Le manque d’utilisation et/ou d’efficacité de certaines stratégies semblent être liés soit à un déficit de production (p.ex. décrire, paraphraser) soit à un déficit d'utilisation, c'est-à-dire à un manque de ressources cognitives (Bjorklund, 2005). Par exemple, lorsque l’élève n’a pas encore bien acquis les connaissances nécessaires à la résolution (p.ex. la soustraction), il utilise moins de stratégies (il contrôle moins) et de manière moins efficace (dans le cas de cette étude, la stratégie du geste de soutien sur la tête n’est pas efficace pour la soustraction car l’élève n’a pas encore mémorisé la chaîne numérique en ordre décroissant). Ou alors, lorsqu’une stratégie n’est pas encore automatisée (p.ex. la stratégie du geste sur la tête pour la soustraction), elle est coûteuse en ressources cognitives, donc l’attention de l’élève est accaparée par l’application de la stratégie et il n’a plus les ressources nécessaires pour effectuer les procédures de résolution elles-mêmes.

En ce qui concerne les métaconnaissances, nous avons pu constater des évolutions dans la prise de conscience lors de l’intervention (lecture de la consigne, exploration, utilisation du code) qui ont porté l’élève à utiliser plus régulièrement ces stratégies.
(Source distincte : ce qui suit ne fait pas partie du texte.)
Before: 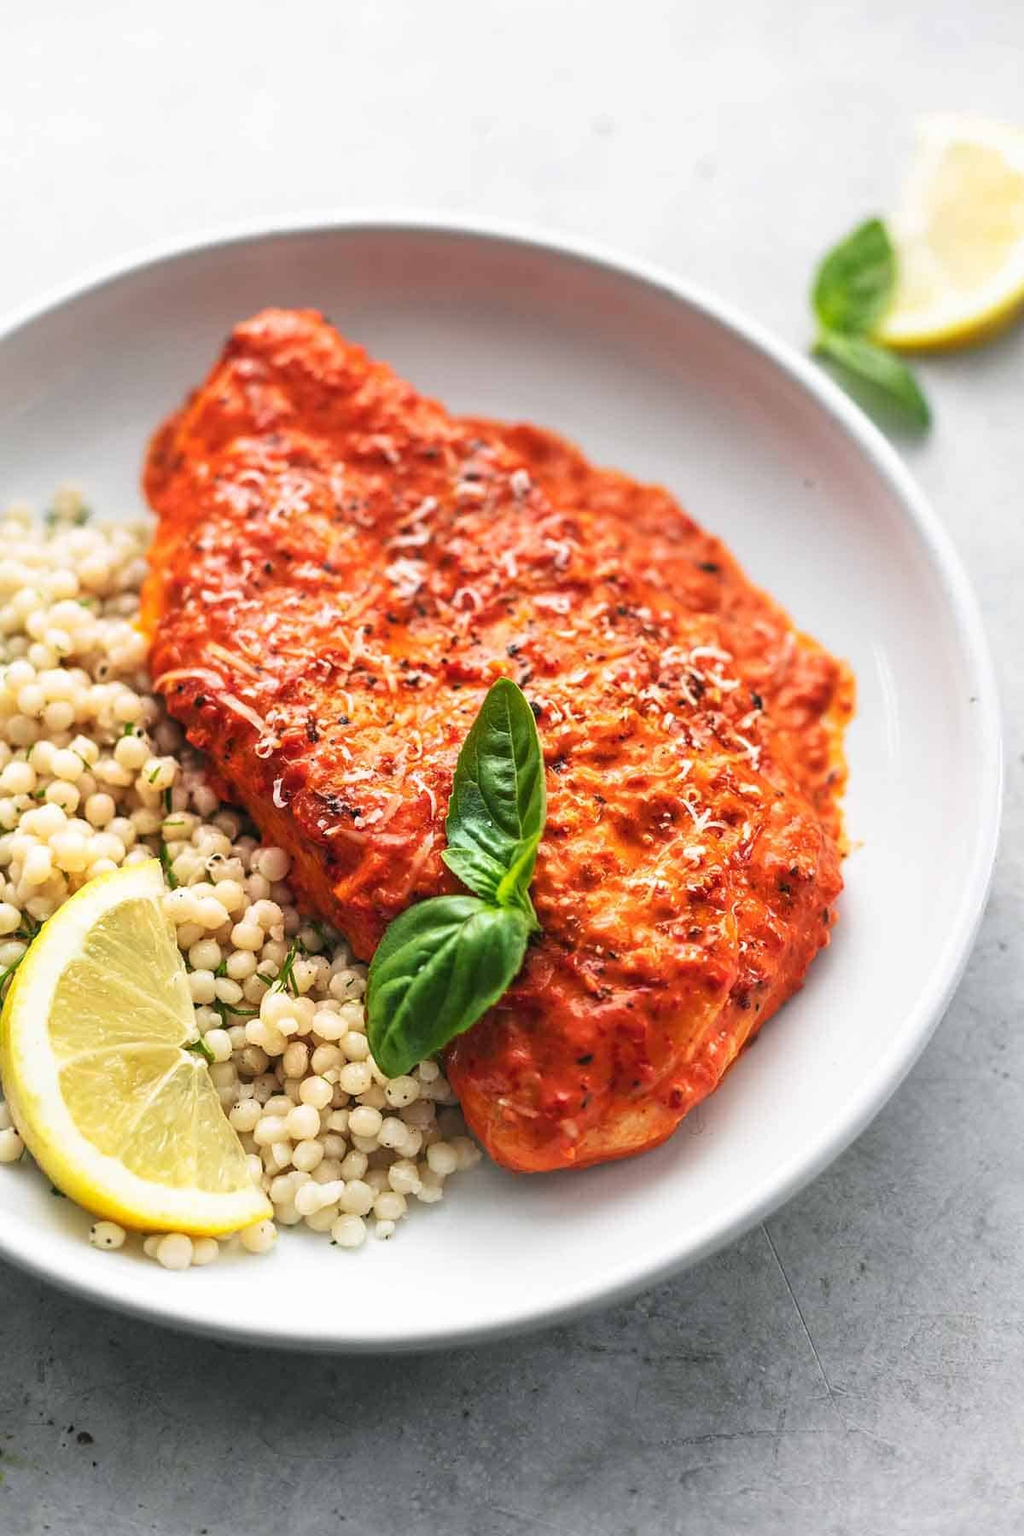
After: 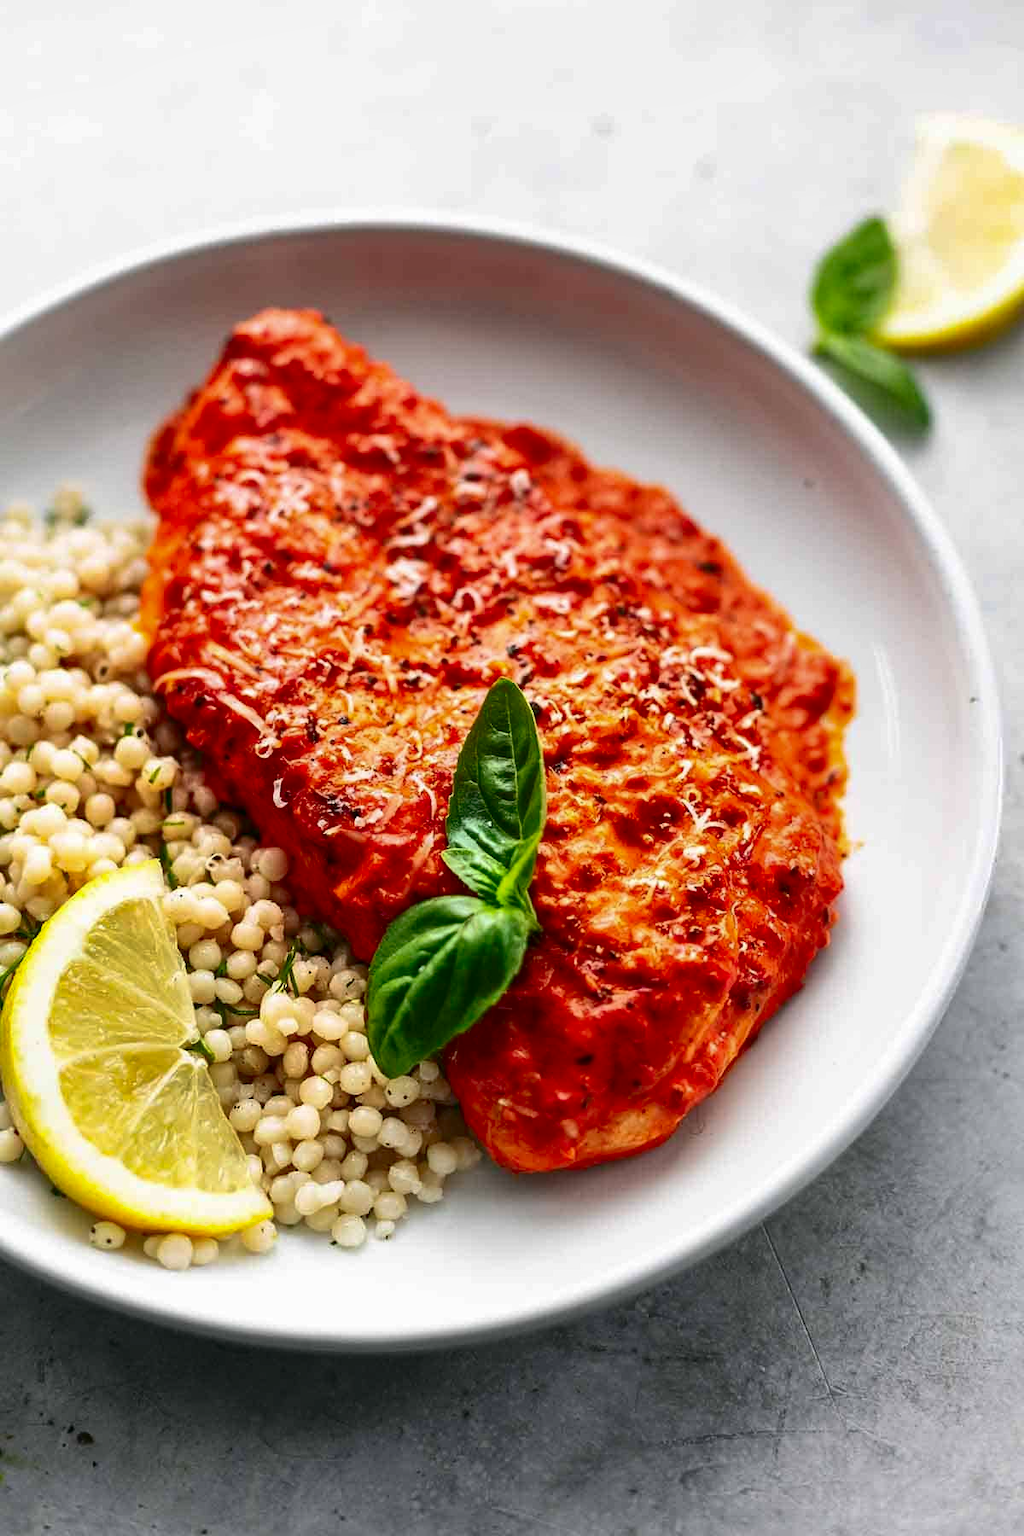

En effet, la prise de conscience sur l’utilité des stratégies en interaction avec les caractéristiques du sujet et de la tâche, est nécessaire pour que les élèves utilisent des stratégies (Doly, 2006 ; Lucangeli & Cornoldi, 1999 ; Pintrich, 2002;

Veenman et al., 2006). Nous pouvons formuler l’hypothèse que l’élève a développé des connaissances sur les stratégies et sur leur utilisation car elle les a utilisées de manière correcte et pertinente, et que celles-ci pourraient, par la suite, permettre le développement de métaconnaissances (Doly, 2006). Nous avons obtenu peu d’indication lors des questionnaires aux tests, bien que l’élève ait verbalisé sur une stratégie et sur une difficulté. Nous supposons que le questionnaire proposé à la fin des tâches de test n’est pas un instrument qui permet de récolter beaucoup d’informations auprès des personnes qui présentent de grandes difficultés de langage en compréhension et expression, comme dans le cas de notre élève.

En ce qui concerne les aspects motivationnels, l'élève est devenue plus engagée et persévérante.

La motivation est en effet influencée par la connaissance de stratégies efficaces (Boekaerts &

Corno, 2005). Nous formulons l’hypothèse qu’un comportement stratégique a entraîné un plus grand engagement de l’élève dans la résolution des tâches.

En ce qui concerne l’autonomie, même si des progrès ont eu lieu, l’élève s’oriente encore très souvent vers l’adulte en attendant des explications. L’orientation vers l’adulte a été observée dans deux situations en particulier : après la lecture des consignes, l’élève attend des explications du médiateur, avant et après l’exécution d’une opération elle demande son approbation. Ces observations, en lien avec les tâches utilisées, nous permettent de formuler des hypothèses qui pourraient expliquerce manque d’autonomie : un manque de confiance en soi, un manque de connaissances déclaratives ou procédurales qui permettent d’exécuter la tâche. Nous tenons à souligner que l’introduction des aide-mémoires et le modelling par le médiateur ont été deux méthodes efficaces dans le développement de l’autonomie chez notre élève.